Urban Dictionary has a "fleek" entry from 2003, defining the word as "smooth, nice, sweet," and another entry from 2009, defining it as "awesome." But "on fleek" in its current iteration seems entirely Newman's invention. She sells "on fleek" merchandise online, though other people have trademark applications pending, including a company that describes itself as "New York's premier organic brow threading bar."

"'Fleek' has a kind of sensibility about it," says Ben Huh, founder and CEO of Cheezburger, a network of websites devoted to memes and viral content. "Whether it's [the similarity to] 'fleet' or the elongated 'e' sound, those things do have an impact."

Huh adds that of all the social media services, Vine makes it particularly easy to grow and disseminate viral content because users tend to "remix" other people's videos, leading to more eyeballs. "Because of the limited number of seconds that is its format, a lot of people are creating a high volume of videos," Huh says. "People learn by trying, and so what happens is, as people create new things, many of them won't work, but every once in a while a gem will come out."

The Internet has myriad think pieces about the meaning behind "on fleek," but Newman says the words contain a deeper message: It's about being fabulous, comfortable in your own skin, an idea she wants to convey to her Vine followers. "I'm of course a big girl, so I always go for the big girls because I feel like they're overlooked. I want to make them feel like they don't have to be a [certain] size to define their character," she says.
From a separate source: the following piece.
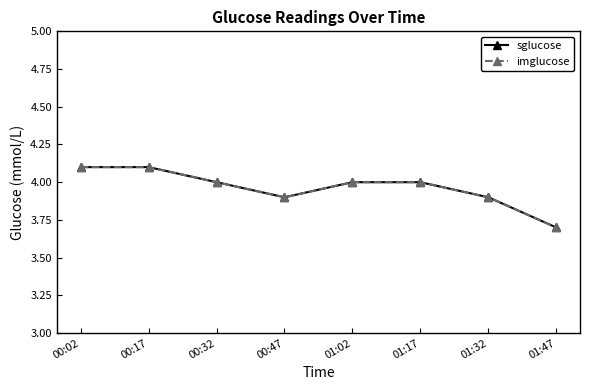

Rank the series at 00:02 from lowest to highest value.

sglucose, imglucose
Her message seems to be getting across. Newman says people have contacted her from all over the world about how much her videos mean to them. In one piece of fan mail, a young gay man told her he had considered suicide but Newman's positive messaging helped change his mind. "I was like, wow. Shocked. Me? How can that happen from just saying a few words?" she says.

Still, Newman is just a teenager. She had to delay an interview in order to study for the ACT test, and getting her driver's license and planning for college are on the not-so-distant horizon. She's also trying to come up with more phrases so that she's not a one-hit wonder. "I'm trying to think of some, but it's like, with me, it's just gonna flow."